ドイツの自動車大手ダイムラーと化学大手エボニックは1日、両社が設立したリチウムイオン電池関連の合弁会社からエボニックが資本撤退し、エボニックの持ち分をダイムラーがすべて引き継ぐと発表した。電気自動車市場は当初の予想ほど成長しておらず、リチウムイオン電池事業はエボニックにとって赤字事業となっていた。同社は今後、特殊化学事業に注力する方針という。
両社は、リチウムイオン電池セルを生産するリテック・バッテリー(従業員数:380人、出資比率:エボニック50.1%、ダイムラー49.9%)とリテックが生産したセルを加工するドイッチェ・アキュモーティヴ(Deutsche Accumotive)(従業員数:230人、出資比率:エボニック10%、ダイムラー90%)を設立。ドイツ東部のカーメンツに建設した工場で生産している。同工場のリチウムイオン電池は、ダイムラー傘下の超小型車ブランドであるスマートの2人乗り電気自動車「スマート・フォーツー・エレクトリック・ドライブ」に搭載されている。また、シュツットガルト近郊のキルヒハイム/テックには研究開発拠点がある。
■ ダイムラー、単独でリチウムイオン電池事業展開へ
エボニックは昨年10月31日発表した2013年第1-9期の決算報告書の中でリチウムイオン電池事業から撤退する意向を明らかにしていた。

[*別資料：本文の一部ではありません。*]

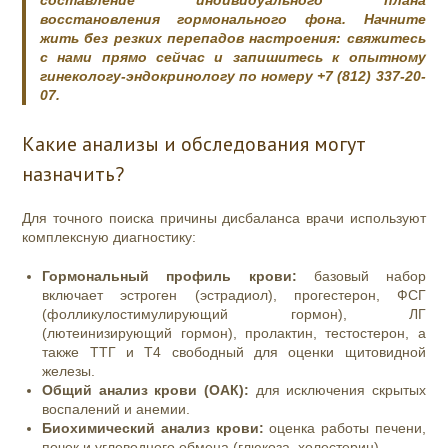
восстановления гормонального фона. Начните
жить без резких перепадов настроения: свяжитесь
с нами прямо сейчас и запишитесь к опытному
гинекологу-эндокринологу по номеру
+7 (812) 337-20-
07
.
Какие анализы и обследования могут
назначить?
Для точного поиска причины дисбаланса врачи используют
комплексную диагностику:
Гормональный профиль крови:
базовый набор
включает эстроген (эстрадиол), прогестерон, ФСГ
(фолликулостимулирующий гормон), ЛГ
(лютеинизирующий гормон), пролактин, тестостерон, а
также ТТГ и Т4 свободный для оценки щитовидной
железы.
Общий анализ крови (ОАК):
для исключения скрытых
воспалений и анемии.
Биохимический анализ крови:
оценка работы печени,
почек и углеводного обмена (глюкоза, холестерин).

撤退を決めた理由については、電気駆動車両(エレクトロモビリティー)市場の需要・供給を見定めた結果、バッテリーセル販売で競争力を高めるためには一定の生産規模を確保する必要があるが、そのためにはさらに投資する必要があり、同社が目指す利益率の達成が困難であると判断した、と説明していた。
ダイムラーは今後、リチウムイオン事業を単独で展開する。今回の措置により経営判断が自由になる利点がある。ただ、業界ではダイムラーが今後、新たな提携先を探すあるいは事業を売却する可能性もあると見る向きもある。